An additional important observation in the study by McGowan et al2 is the strong association between high-risk NNNS profiles and lower maternal socioeconomic status (SES). While SES has been previously described to be closely associated with developmental outcomes of very preterm infants,7 this is the first study, to our knowledge, to show that this risk can be manifested as abnormal neurobehavior as early as hospital discharge. In next steps, it will be essential to quantify how much the NNNS contributes beyond SES-based risk factors alone and whether these risk factors can be combined with medical risk factors to further improve classification of risk for developmental and behavioral difficulties while infants are still in the NICU.

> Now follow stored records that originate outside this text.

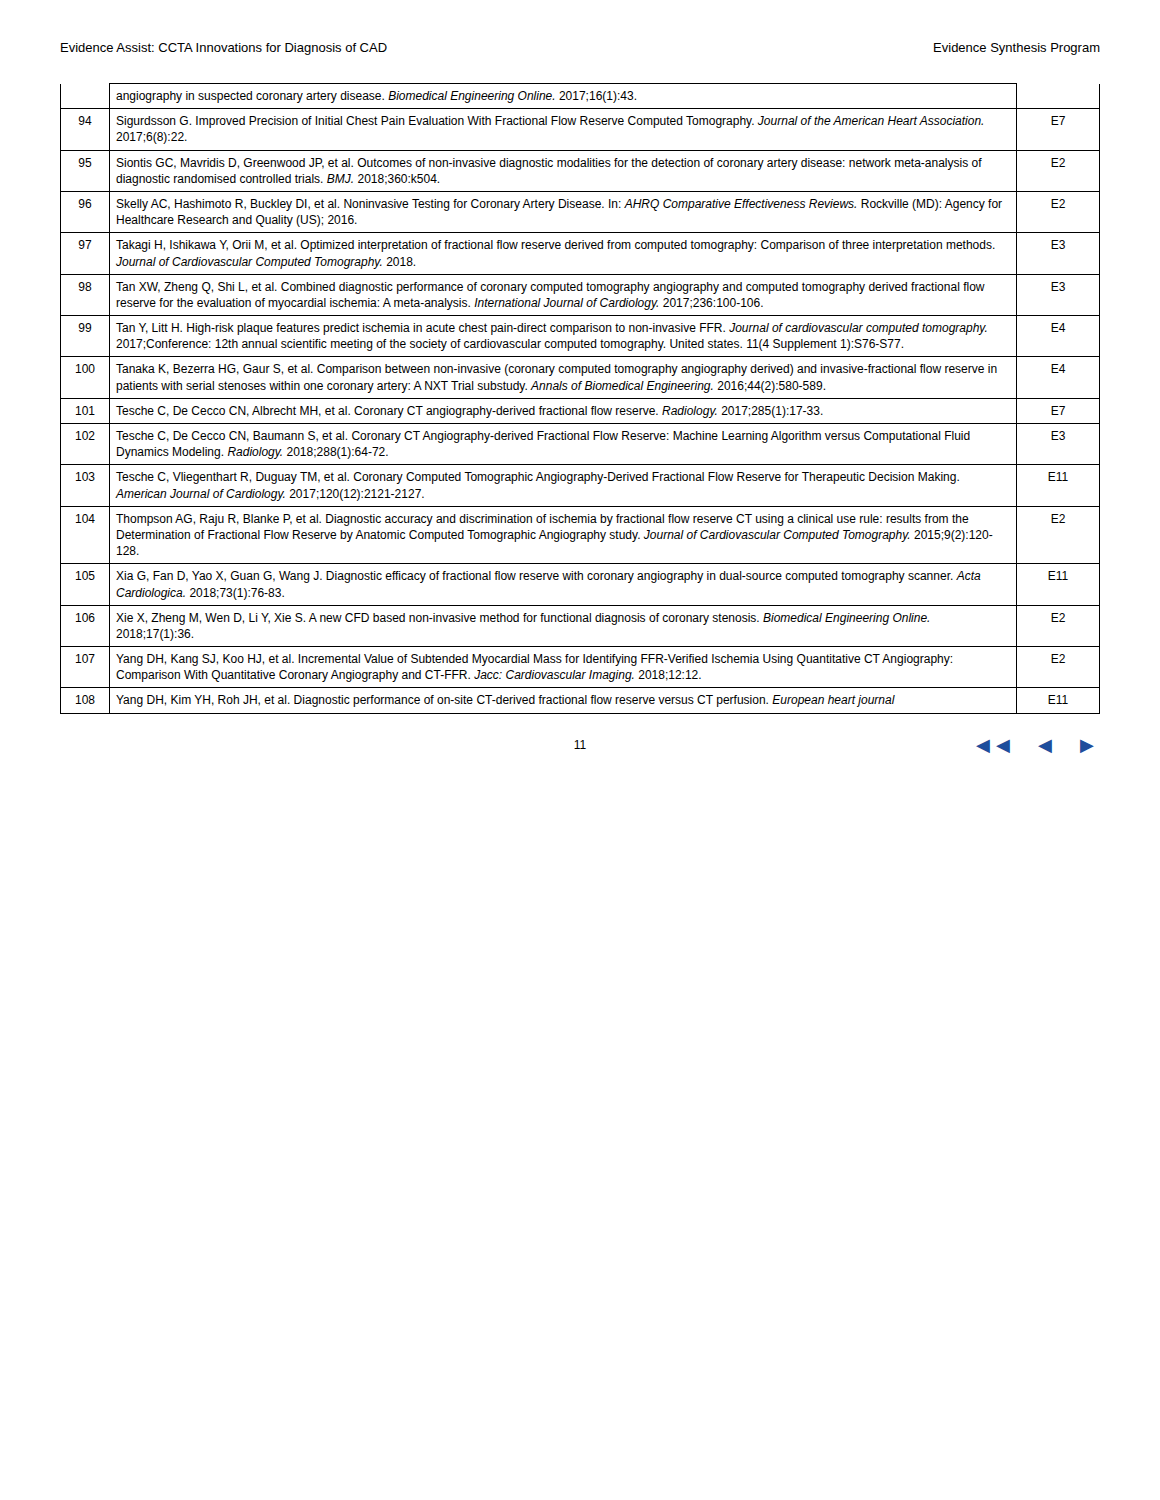Evidence Assist: CCTA Innovations for Diagnosis of CAD
Evidence Synthesis Program
| | angiography in suspected coronary artery disease. Biomedical Engineering Online. 2017;16(1):43. | |
| 94 | Sigurdsson G. Improved Precision of Initial Chest Pain Evaluation With Fractional Flow Reserve Computed Tomography. Journal of the American Heart Association. 2017;6(8):22. | E7 |
| 95 | Siontis GC, Mavridis D, Greenwood JP, et al. Outcomes of non-invasive diagnostic modalities for the detection of coronary artery disease: network meta-analysis of diagnostic randomised controlled trials. BMJ. 2018;360:k504. | E2 |
| 96 | Skelly AC, Hashimoto R, Buckley DI, et al. Noninvasive Testing for Coronary Artery Disease. In: AHRQ Comparative Effectiveness Reviews. Rockville (MD): Agency for Healthcare Research and Quality (US); 2016. | E2 |
| 97 | Takagi H, Ishikawa Y, Orii M, et al. Optimized interpretation of fractional flow reserve derived from computed tomography: Comparison of three interpretation methods. Journal of Cardiovascular Computed Tomography. 2018. | E3 |
| 98 | Tan XW, Zheng Q, Shi L, et al. Combined diagnostic performance of coronary computed tomography angiography and computed tomography derived fractional flow reserve for the evaluation of myocardial ischemia: A meta-analysis. International Journal of Cardiology. 2017;236:100-106. | E3 |
| 99 | Tan Y, Litt H. High-risk plaque features predict ischemia in acute chest pain-direct comparison to non-invasive FFR. Journal of cardiovascular computed tomography. 2017;Conference: 12th annual scientific meeting of the society of cardiovascular computed tomography. United states. 11(4 Supplement 1):S76-S77. | E4 |
| 100 | Tanaka K, Bezerra HG, Gaur S, et al. Comparison between non-invasive (coronary computed tomography angiography derived) and invasive-fractional flow reserve in patients with serial stenoses within one coronary artery: A NXT Trial substudy. Annals of Biomedical Engineering. 2016;44(2):580-589. | E4 |
| 101 | Tesche C, De Cecco CN, Albrecht MH, et al. Coronary CT angiography-derived fractional flow reserve. Radiology. 2017;285(1):17-33. | E7 |
| 102 | Tesche C, De Cecco CN, Baumann S, et al. Coronary CT Angiography-derived Fractional Flow Reserve: Machine Learning Algorithm versus Computational Fluid Dynamics Modeling. Radiology. 2018;288(1):64-72. | E3 |
| 103 | Tesche C, Vliegenthart R, Duguay TM, et al. Coronary Computed Tomographic Angiography-Derived Fractional Flow Reserve for Therapeutic Decision Making. American Journal of Cardiology. 2017;120(12):2121-2127. | E11 |
| 104 | Thompson AG, Raju R, Blanke P, et al. Diagnostic accuracy and discrimination of ischemia by fractional flow reserve CT using a clinical use rule: results from the Determination of Fractional Flow Reserve by Anatomic Computed Tomographic Angiography study. Journal of Cardiovascular Computed Tomography. 2015;9(2):120-128. | E2 |
| 105 | Xia G, Fan D, Yao X, Guan G, Wang J. Diagnostic efficacy of fractional flow reserve with coronary angiography in dual-source computed tomography scanner. Acta Cardiologica. 2018;73(1):76-83. | E11 |
| 106 | Xie X, Zheng M, Wen D, Li Y, Xie S. A new CFD based non-invasive method for functional diagnosis of coronary stenosis. Biomedical Engineering Online. 2018;17(1):36. | E2 |
| 107 | Yang DH, Kang SJ, Koo HJ, et al. Incremental Value of Subtended Myocardial Mass for Identifying FFR-Verified Ischemia Using Quantitative CT Angiography: Comparison With Quantitative Coronary Angiography and CT-FFR. Jacc: Cardiovascular Imaging. 2018;12:12. | E2 |
| 108 | Yang DH, Kim YH, Roh JH, et al. Diagnostic performance of on-site CT-derived fractional flow reserve versus CT perfusion. European heart journal | E11 |
11 ◀◀ ◀ ▶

The work by McGowan et al2 represents an important step toward accurate prediction of childhood developmental and behavioral problems in preterm infants. Nevertheless, even with the added information provided by the NNNS, precise estimates of later risk remain relatively elusive. For example, among infants with the high behavioral risk and high medical risk profile, 53% had a Bayley-III cognitive composite score below 85 and 53% had a motor composite score below 85. In other words, almost half of infants with high behavioral and high medical risk did not have developmental delays on the Bayley-III. In addition, the investigators have not yet reported associations between NNNS profiles and more significant delays or behavioral diagnoses (for example, Bayley-III component scores <70 or autism), which may yield additional important insights. Future work to elucidate such associations may open the door to evaluation of novel developmental and behavioral therapies. Importantly, such targeted interventions will require rigorous evaluation before wide implementation.
Ultimately, the NNNS may provide a window into the future, revealing risk for later developmental and behavioral problems and helping to identify the children to whom evidence-based neurobehavioral interventions should be targeted. In addition, the NNNS may, for the first time, allow clinicians to identify the children and families who will benefit most from services to support positive parent-child interactions and emotional health starting in the NICU and continuing after discharge.